Is that helpful? I have to believe it is, on some level, but it may be that what is most telling about historical context in this moment was that in some respects there wasn’t any: this had never happened before. Pay attention, we can say, this is not normal; you should be worried.

But listening to NPR that afternoon, I thought distantly that all that context would help make this broadcast a useful primary source someday, but it didn’t make me feel any less helpless. We are private citizens as well as public ones, after all, and beyond my anger I was hurt and frightened, for I didn’t know how to how to heal this country that, for better or worse, I have loved fiercely all my life.

I learned to love my country from my family and my countrymen, but I also learned it from American history. American children my age were taught that history was over. When I took US history classes, whether I was in elementary school or AP US history or somewhere in between, we touched on the Civil Rights Movement and Vietnam in late May, leaving just enough time to address 9/11 before the school year finished. I learned what the Gulf War was when I was 17, not because it was taught in class, but because I read the last few chapters of my textbook on my own. Unlike my parents’ generation, who, growing up under the shadow of the Cold War, were taught that history could literally come to an end at any second, the outlook I received was more triumphalist, and for a brief, shining moment, it seemed to hold: history was over, and we were the victors.

We conquered racism in the 1960s, my textbook said, and when I was 13, Barack Obama was elected president. We went to war for a righteous cause in 1941 and defeated fascism the world over, Steven Spielberg and others said, and no one ever showed me a movie about Vietnam or Korea or Iraq. There were little blips in the radar, of course – 9/11 is the most prominent, but I remember being absolutely terrified when I first learned about climate change, too, reading about the heat waves in Paris in the summer of 2003. Too, my race, neighborhood, class, and the rest of it shielded me from lessons others learned far earlier. All the same, for those of us born in the years right after the publication of Francis Fukuyama’s The End of History, there was a sense in the classroom that we had missed the best of it, that history was something that happened to other people. The shockwaves of 2016 destabilized this notion, but the last two years have exploded it entirely. It might be a little late, but history has found us at last.

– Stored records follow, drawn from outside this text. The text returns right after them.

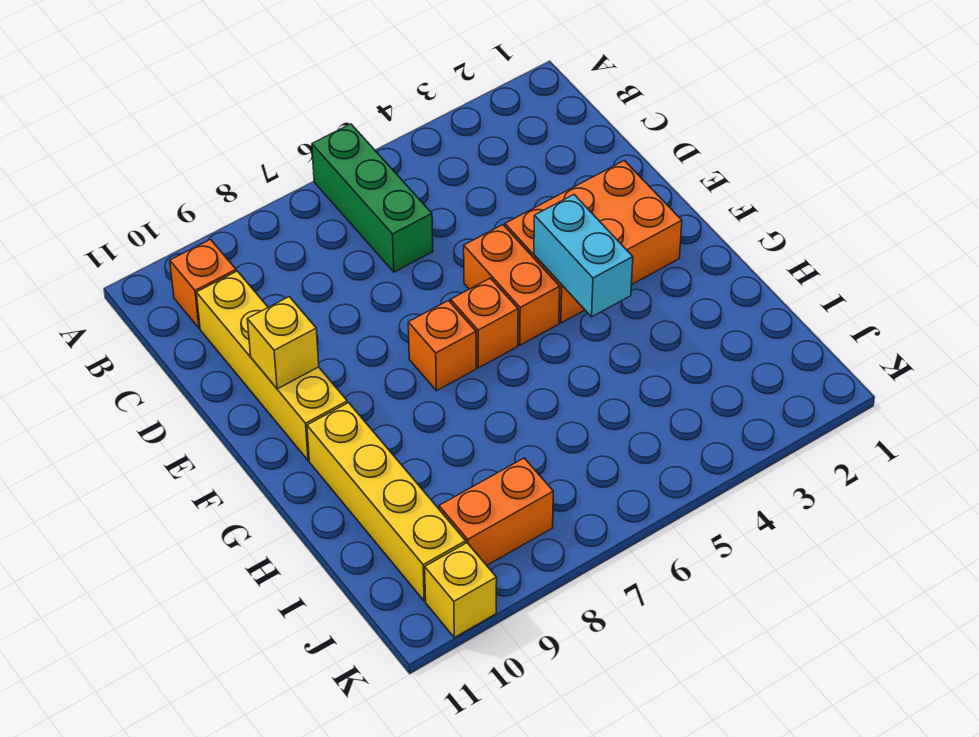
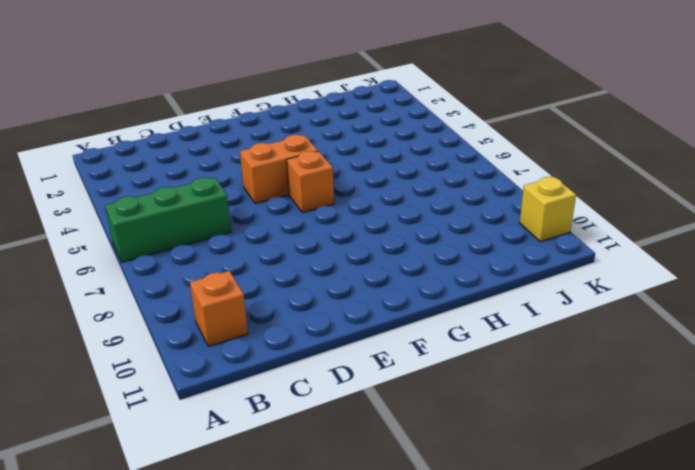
none -> yellow 1x4 brick [196,271,347,461]
none -> orange 2x3 brick [505,161,682,323]
none -> orange 1x1 brick [408,301,476,391]

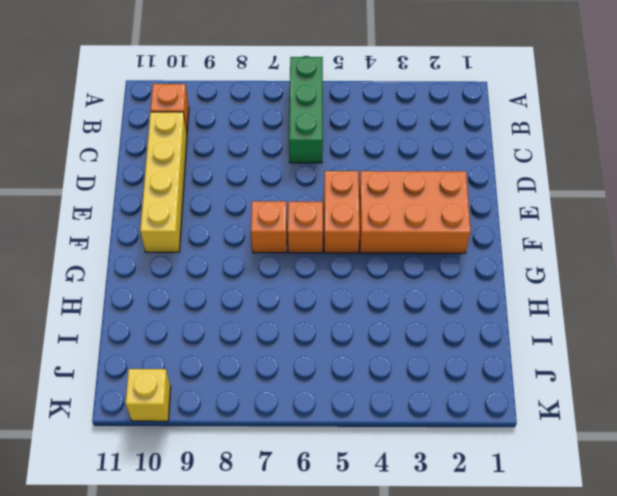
none -> yellow 1x4 brick [307,403,466,601]
none -> orange 1x2 brick [439,458,553,565]
none -> yellow 1x1 brick [247,297,319,389]

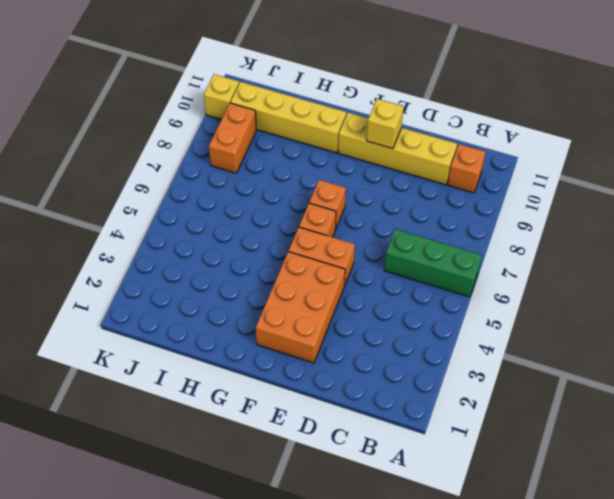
none -> cyan 1x2 brick [534,195,633,317]

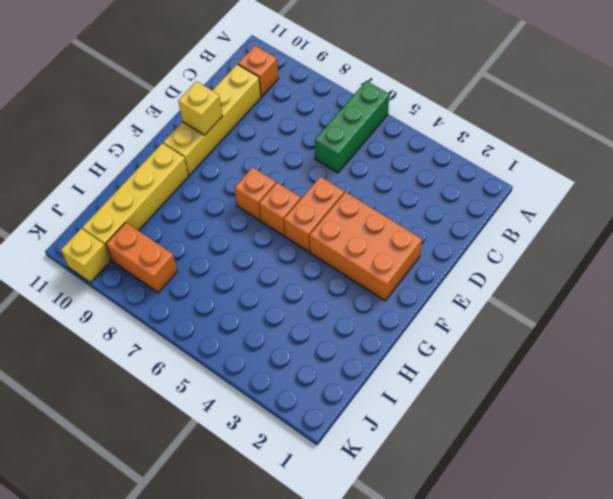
none -> cyan 1x2 brick [534,195,633,317]

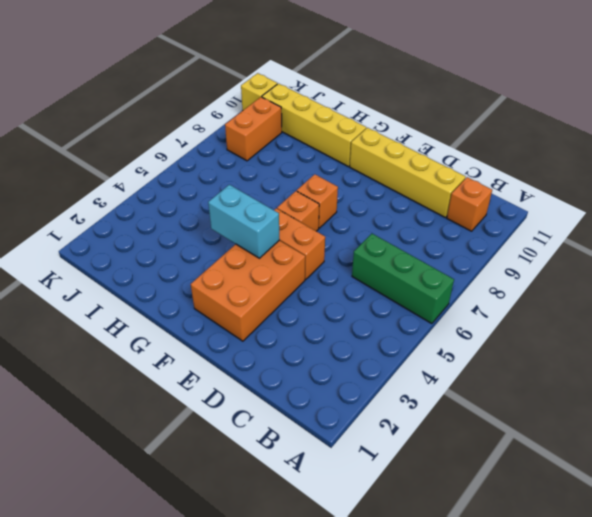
none -> yellow 1x1 brick [247,297,319,389]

It strikes me, then, that this is the real work of historians in the months and years ahead. While we begin our research into what happened, while we wait for the five- or ten- or twenty-five-year mark to pass and publish peer-reviewed reports, we have a simpler message to deliver: history is not over. History is still going, and we are not bystanders in this moment but actors. This is the difference between history as a discipline and history as a lived experience: as a historian I will wait to write about the event itself, about the chain of events that led us to that precise moment and the broader implications of what it meant, but as individuals we are actors in a historical moment very much still in motion.

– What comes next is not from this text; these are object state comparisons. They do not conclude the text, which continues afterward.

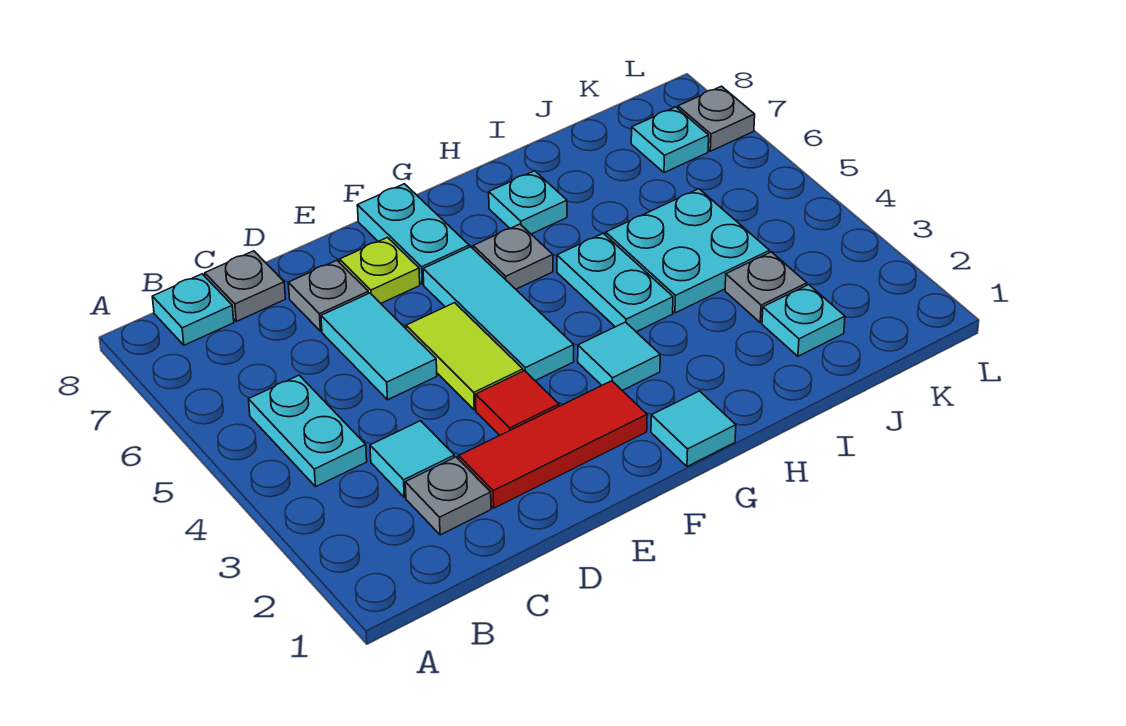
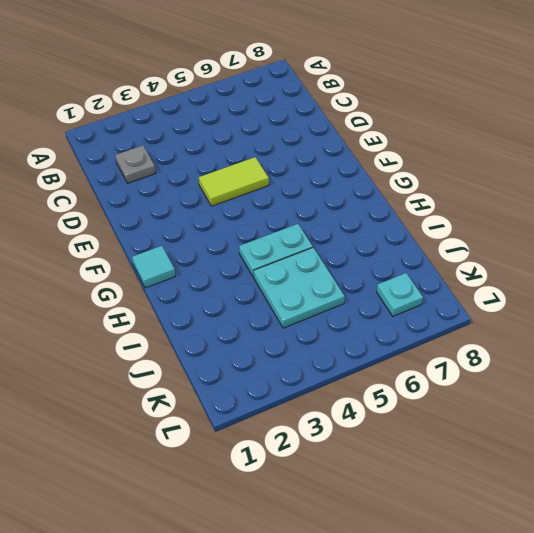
none -> cyan 1x2 plate [249,375,367,486]
none -> cyan 1x1 plate [152,274,234,345]
none -> cyan 1x1 tile [370,421,455,497]

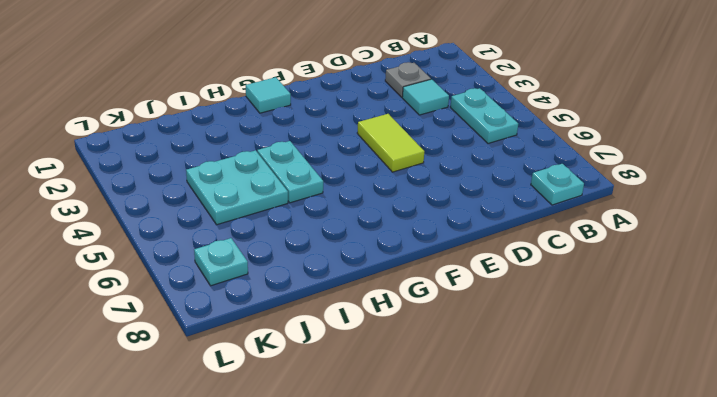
none -> grey 1x1 plate [205,251,286,321]
none -> red 1x3 tile [459,381,647,508]
none -> cyan 1x2 tile [321,293,437,400]

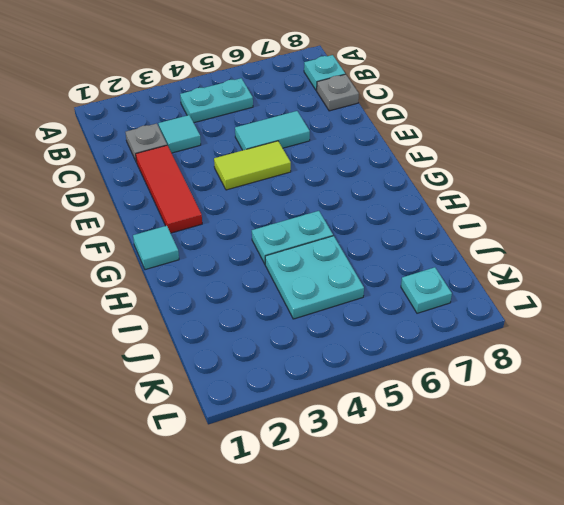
none -> grey 1x1 plate [288,260,368,331]
none -> red 1x1 tile [476,371,559,435]
none -> lime 1x1 plate [340,237,420,303]

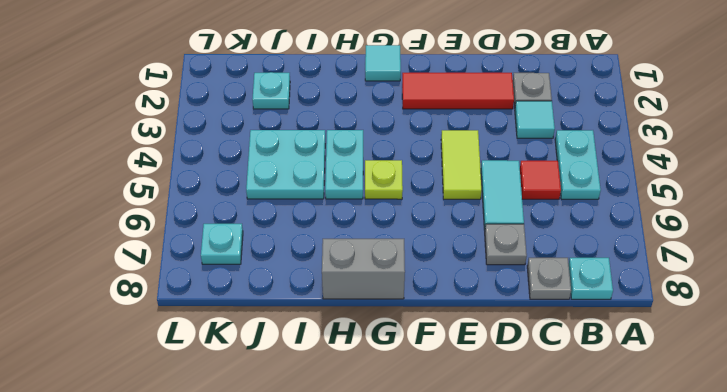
red 1x1 tile [520,161,561,199] -> red 1x1 tile moved to [476,371,559,435]
lime 1x1 plate [365,160,403,199] -> lime 1x1 plate moved to [340,237,420,303]
grey 1x2 brick [322,239,405,299] -> none
none -> cyan 1x3 tile [423,247,574,381]
none -> cyan 1x2 plate [357,184,469,284]
none -> cyan 1x1 tile [578,322,660,390]

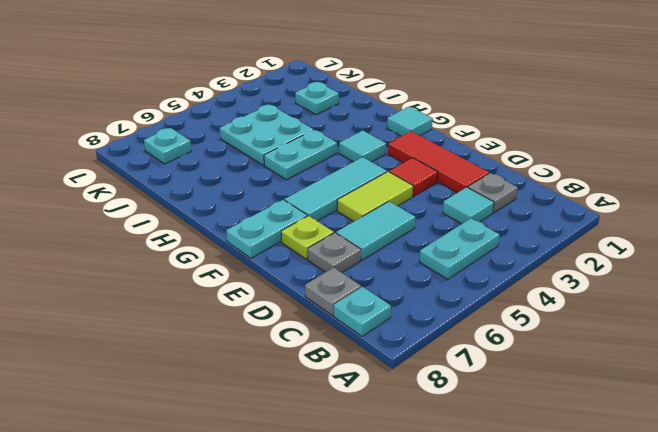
none -> grey 1x1 plate [473,224,553,289]
none -> cyan 1x1 plate [489,171,567,234]
none -> grey 1x1 plate [725,252,807,323]

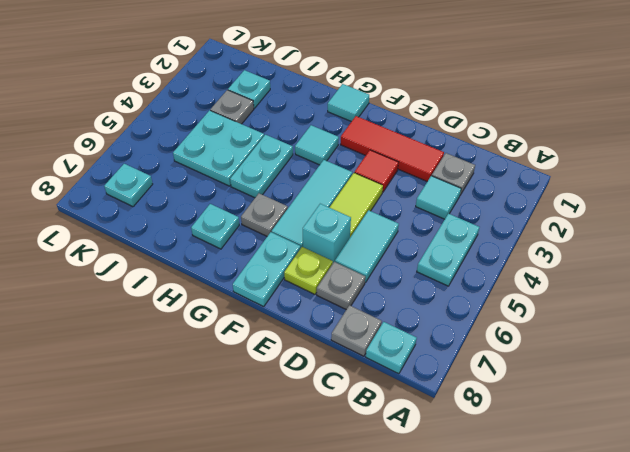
cyan 1x1 brick [303,204,351,262] -> none
none -> grey 1x1 plate [678,86,755,151]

I still don’t know what work it will take to heal this country, or even if there is a future where healing is possible. We will not find answers to those questions in history. But the past can teach us other things. It teaches us to see the choices of people in other times and places with understanding for their circumstances, and in doing so, it sheds a light on our own choices in the present. It asks us to imagine, while grounded in evidence, a world different than our own. That is a skill that we might consider applying forwards as well as backwards.

One thought on “Fidelity”

  1. Your essay is very informative and interesting. My intuition tells me that the wound may not heal. History tells us that all countries suffer from internal disagreements. The inability to resolve them peacefully leads to internal decay and eventual disunion (see the Byzantine, Joseon Dynasty of Korea, Northern Song dynasty, late Roman Republic, Late Roman Empire, the English Cromwell Commonwealth and the 1st French Republic).